Radio frequency ID (RFID) : a way of tracking objects by attaching a transmitter that sends a signal giving the serial number and its location.
Optical mark recognition ( OMR): senses the position of marks on data capture forms such as multiple choice exam papers or lottery entry sheets.
Optical character recognition (OCR): uses a scanner and specialist software to turn paper-based text into computer characters.
Electronic point of scale (EPOS): used bar codes to enter product numbers at shop tills that are linked to stock database.
Magnetic ink character recognition (MICR) uses magnetic ink to print characters shaped to ANSI standards which can be read and used to direct cheques and other negotiable documents to their proper financial institutions.
Sampling: a way of recording sound digitally so that it can be input into a computer.
Sample rate: number of times per second a sound reading is taken.
Video conferencing: captures and transmits sound and video to allow people in different locations to see and talk to each other.
Pixel: a single dot of an image usually rectangular or square 1 megapixel is 1 million pixels.
Bluetooth: a brand name; it is a method of transmitting data over short distance wirelessly.
Resolution: the number of dots that make up an image on screen or on paper.
Multipart stationery: is made up if several layers, usually in different colours.
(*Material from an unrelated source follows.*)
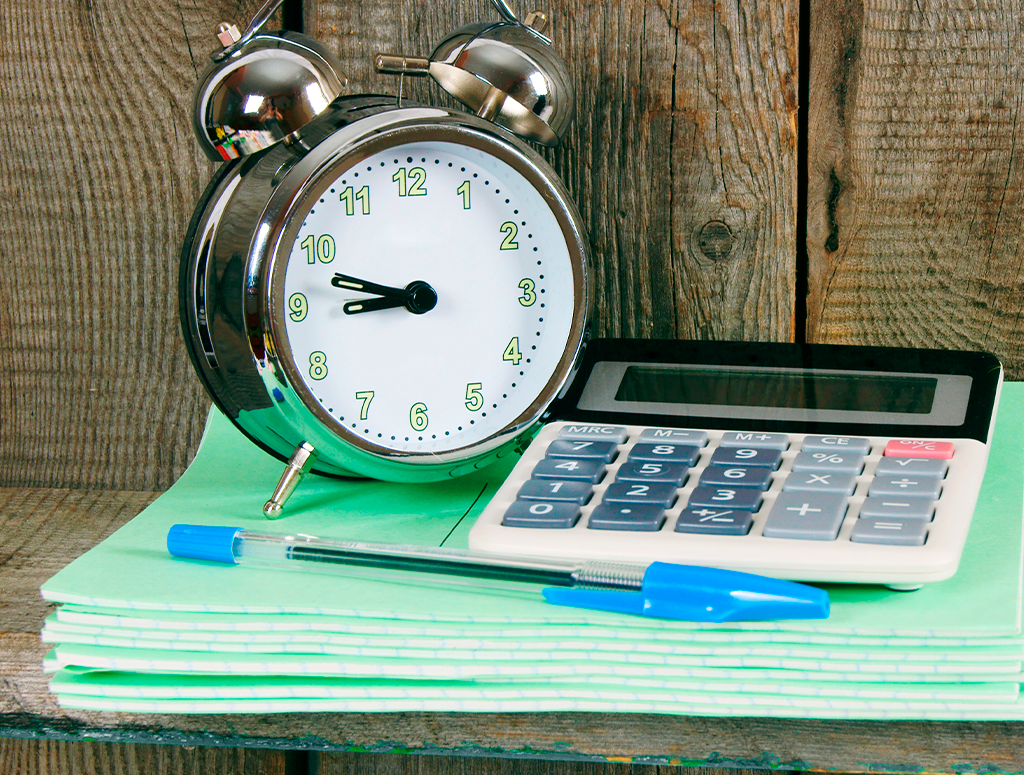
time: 8:47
When they are fed through a dot matrix printer, several copies are printed at once.
File compression: reducing the size of a file by converting it to a different format.
Backing storage: store data and program files within the computer.
RAM: main memory where all locations can be read and written to equally quickly.
ROM: memory that cannot be change; used to hold programs and data when the computer is being booted.
BIOS: basic input/ output system.
Removable media: used to store data so that it can b e taken away from the computer as floppy disc, CD's and flash memory.
Mirrored drives: multiple copies of stored data in case the main drive fail.
RAID (redundant array of inexpensive disks): a set of hard disks used to minimise the chances of data loss.
Hot swap: drive can be removed and replaced without shutting down the server, avoiding down time that can interrupt the operation of the organisation.